We were invited to spend half a day shooting there. In four preparation days, Madhu and I worked together on some short choreographies that would both give a small insight into the spectrum of the company and would probably work well in VR or MR. On site, these sequences were then recorded in several takes and visualised directly with standard video game characters. In further processes, these recordings are now to be processed by so-called tracking and cleaning until the movement data can then be used. We are currently (January 2023) thinking about producing a smaller mixed reality installation with this data, which could be shown by STEM as part of Indian dance or digital arts festivals.

Another earlier contact took me to Chennai, north-east of Bangalore, in early December. There I met the dancer, choreographer and scholar Swarnamalya Ganesh, who is particularly interested in Indian temple dances, and with whom I had an intensive exchange about expanded digital possibilities during the year.
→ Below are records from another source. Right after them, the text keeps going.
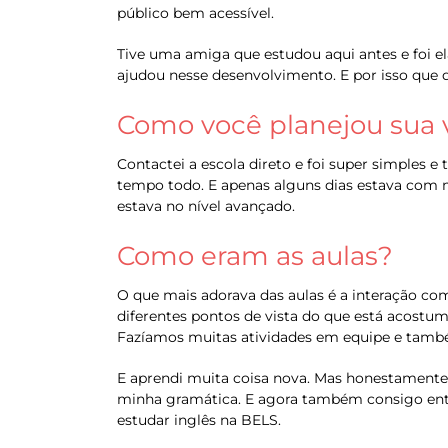
público bem acessível.
Tive uma amiga que estudou aqui antes e foi el
ajudou nesse desenvolvimento. E por isso que d
Como você planejou sua
Contactei a escola direto e foi super simples e
tempo todo. E apenas alguns dias estava com mi
estava no nível avançado.
Como eram as aulas?
O que mais adorava das aulas é a interação com
diferentes pontos de vista do que está acostuma
Fazíamos muitas atividades em equipe e també
E aprendi muita coisa nova. Mas honestamente
minha gramática. E agora também consigo entend
estudar inglês na BELS.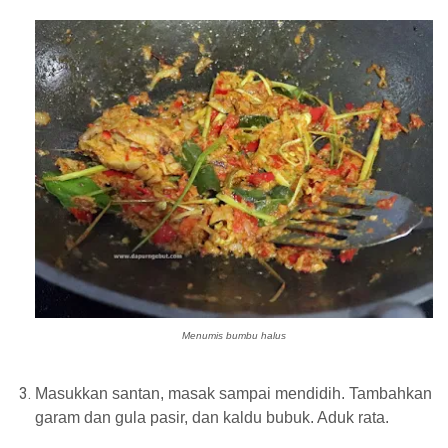
Menumis bumbu halus
Masukkan santan, masak sampai mendidih. Tambahkan
garam dan gula pasir, dan kaldu bubuk. Aduk rata.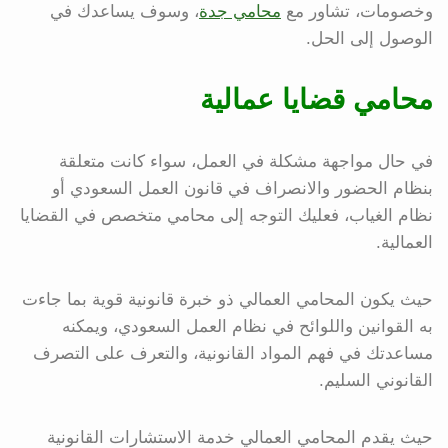
وخصومات، تشاور مع
محامي جدة
، وسوف يساعدك في
الوصول إلى الحل.
محامي قضايا عمالية
في حال مواجهة مشكلة في العمل، سواء كانت متعلقة
بنظام الحضور والانصراف في قانون العمل السعودي أو
نظام الغياب، فعليك التوجه إلى محامي متخصص في القضايا
العمالية.
حيث يكون المحامي العمالي ذو خبرة قانونية قوية بما جاءت
به القوانين واللوائح في نظام العمل السعودي، ويمكنه
مساعدتك في فهم المواد القانونية، والتعرف على التصرف
القانوني السليم.
حيث يقدم المحامي العمالي خدمة الاستشارات القانونية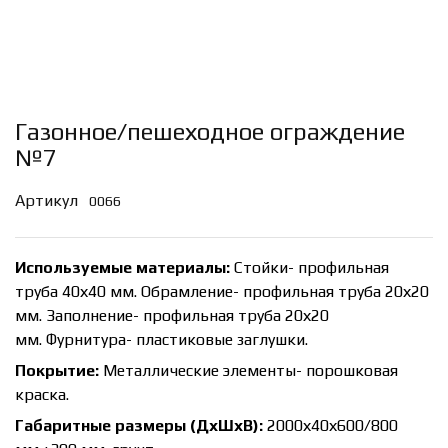
Газонное/пешеходное ограждение
№7
Артикул
0066
Используемые материалы:
Стойки- профильная
труба 40х40 мм. Обрамление- профильная труба 20х20
мм. Заполнение- профильная труба 20х20
мм. Фурнитура- пластиковые заглушки.
Покрытие:
Металлические элементы- порошковая
краска.
Габаритные размеры (ДхШхВ):
2000х40х600/800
In Chennai we were finally able to meet in person, and she had the opportunity both to get to know existing work better and to try out certain ideas and concepts discussed in advance. We agreed on further exchanges and would like to work together if possible. My visit to Chennai ended with a performance by STEM at the Amrit Yuva Kalotsav Festival, atmospherically framed by the tropical cyclone Mandous, whose strong winds and rainfall, and the resulting cancelled return flight, gave us an impromptu return journey by minibus through the night to Bangalore...

The final event of my residency and presentation of the project outcomes took place on December 5 in the studio in Malleswaram. Conceived as a lecture performance, the dancers Adrika Subhash and Deeksha Kumar presented aspects of our work during the residency together with me, in smaller scenic units. A very important part of the evening was the exchange with the audience, we were able to answer numerous questions, have conversations, as well as offer the space for concrete trying out and experiencing VR/MR. From my point of view, a complete success.

Although the official part of the residency ended with a trip to Kochi in the state of Kerala and a visit to the art biennial there, I was able to work on another potential project that is important to us shortly before Christmas in Bangalore. For the FutureFantastic festival in March 2023, we have been asked to conceive a neural theatre work for the urban space of Bangalore. Based on our stage plays with artificial intelligence (Prometheus Unbound, Der Mensch ist ein Anderer, Mensch am Draht) and James Joyce's Ulysses, local performers will speak and play the stream of consciousness of a neural network over 24 hours. On December 21, I was able to recruit numerous interested, potential performers for this at a workshop in the Jaaga premises in the centre of the city.

The bangaloResidency was thus an extremely good experience for me personally. Artistically/professionally, I was not only able to achieve the goals I had set myself in advance, but also to make many other interesting discoveries and contacts that will hopefully help me and us not only in our work in Europe, but also in future projects in India. Working and being with my hosts, especially Madhu Natraj of course, was immensely friendly, amicable and pleasant. I always felt very welcome and they have given me an insight into the immensely rich and magnificent Indian culture for which I am deeply grateful.

The same goes for the team at the Goethe-Institut. I would particularly like to mention the contact with Nandita Nirgudkar, who always had an open ear for me and my questions and problems. This very good support also made the stay so particularly pleasant. And last but not least, I am still enthusiastic about the people, nature and culture of the places I was able to get to know during these two and a half months. This stay in South India was very special for me. If I had to emphasise one thing, it would be the immense friendliness and curiosity that was always shown to me. Thank you!